Change is inevitable.
When the new Sixth Street Viaduct is completed it will replace the vital transportation corridor the 1932 viaduct provided. Its contemporary exquisite design will connect a reluctant and distrustful community within the city of Boyle Heights, with the rapidly developing districts in Downtown Los Angeles - the Arts District and Financial Districts. Downtown LA west of the LA River is known for multiple development projects not only of new construction but repurposing unused early 20th century buildings as museums, galleries, restaurants, cafes, offices and live-work lofts. High-rise residential towers, office and retail spaces are under construction throughout DTLA.

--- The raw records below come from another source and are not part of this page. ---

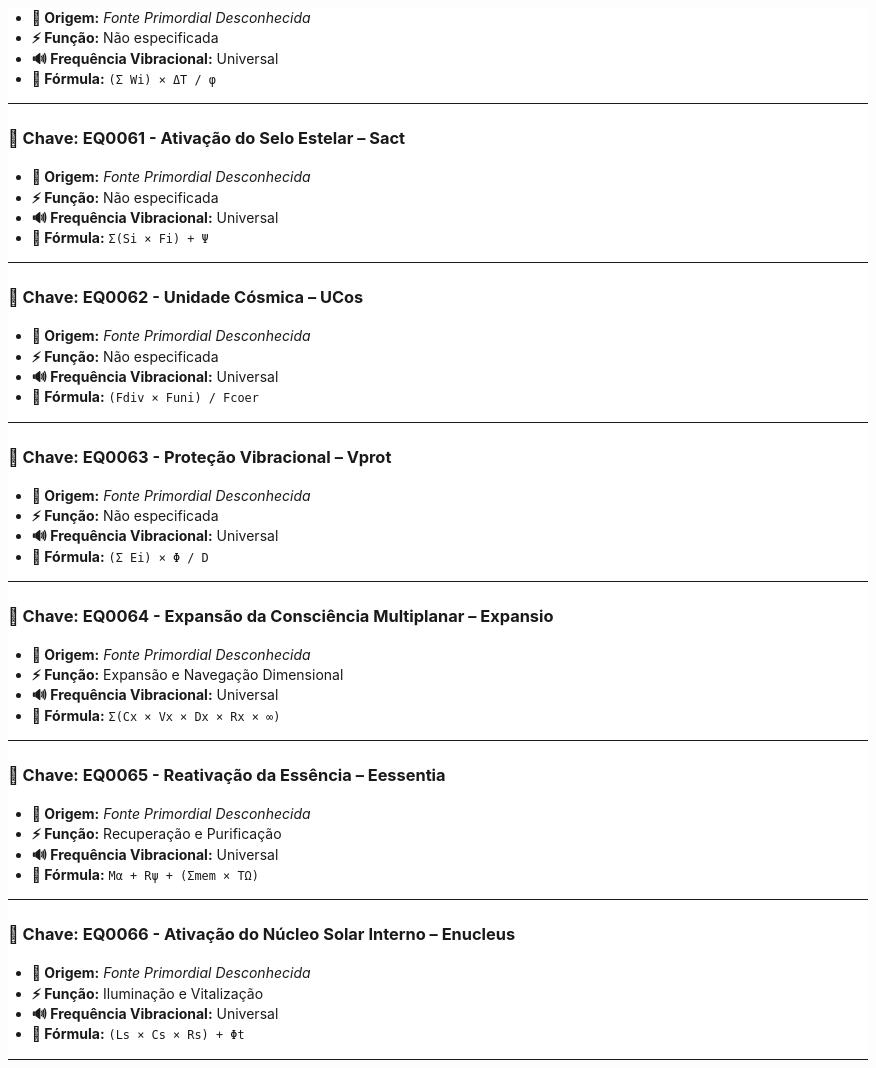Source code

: - **🧬 Origem:** *Fonte Primordial Desconhecida*
- **⚡ Função:** Não especificada
- **🔊 Frequência Vibracional:** Universal
- **🔢 Fórmula:** `(Σ Wi) × ΔT / φ`

---
### 🔑 Chave: EQ0061 - Ativação do Selo Estelar – Sact

- **🧬 Origem:** *Fonte Primordial Desconhecida*
- **⚡ Função:** Não especificada
- **🔊 Frequência Vibracional:** Universal
- **🔢 Fórmula:** `Σ(Si × Fi) + Ψ`

---
### 🔑 Chave: EQ0062 - Unidade Cósmica – UCos

- **🧬 Origem:** *Fonte Primordial Desconhecida*
- **⚡ Função:** Não especificada
- **🔊 Frequência Vibracional:** Universal
- **🔢 Fórmula:** `(Fdiv × Funi) / Fcoer`

---
### 🔑 Chave: EQ0063 - Proteção Vibracional – Vprot

- **🧬 Origem:** *Fonte Primordial Desconhecida*
- **⚡ Função:** Não especificada
- **🔊 Frequência Vibracional:** Universal
- **🔢 Fórmula:** `(Σ Ei) × Φ / D`

---
### 🔑 Chave: EQ0064 - Expansão da Consciência Multiplanar – Expansio

- **🧬 Origem:** *Fonte Primordial Desconhecida*
- **⚡ Função:** Expansão e Navegação Dimensional
- **🔊 Frequência Vibracional:** Universal
- **🔢 Fórmula:** `Σ(Cx × Vx × Dx × Rx × ∞)`

---
### 🔑 Chave: EQ0065 - Reativação da Essência – Eessentia

- **🧬 Origem:** *Fonte Primordial Desconhecida*
- **⚡ Função:** Recuperação e Purificação
- **🔊 Frequência Vibracional:** Universal
- **🔢 Fórmula:** `Mα + Rψ + (Σmem × TΩ)`

---
### 🔑 Chave: EQ0066 - Ativação do Núcleo Solar Interno – Enucleus

- **🧬 Origem:** *Fonte Primordial Desconhecida*
- **⚡ Função:** Iluminação e Vitalização
- **🔊 Frequência Vibracional:** Universal
- **🔢 Fórmula:** `(Ls × Cs × Rs) + Φt`

---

Some of the residents of Boyle Heights are fighting gentrification - or what they have labeled gentrification, targeting all of the art galleries that moved in and repurposed unused warehouse spaces adjacent to the Los Angeles River on the western fringe of Boyle Heights. These activists view the art galleries as early signs of gentrification and blame them for rising property values. Are rising property values a bad thing? I suppose if you don’t own your property, then it could be. There is controversy that comes with the repurposing of under-utilized or empty buildings - and “gentrification” soon follows. Economic boom for some, often trickles down to economic hardship for others in the form of higher rents and an elevated cost of living. Perhaps there is room for contained affordability, controlled growth and neighborhood evolution while maintaining the diverse cultural communities and their intrinsic worth.
I’m a Los Angeles native, but also a newcomer. I love LA and its diversity and I view these areas as evolving communities with various, distinct and differing goals. There is room for everyone, but the Los Angeles River divides these communities - in more ways than one. In the last 14 months, I watched and documented a main transportation artery over the LA River be demolished. Metaphorically it also seems to have seriously compromised the connections between two vital and unique subdivisions of Los Angeles.
The new Sixth Street Viaduct represents replacement and transitions, perhaps at a quicker pace and differently than some people want, but it has the potential to bridge that which divides the city. It can provide a viable connection for the communities on both sides of the Los Angeles River and at the same time help to maintain their identities without undermining or extinguishing either.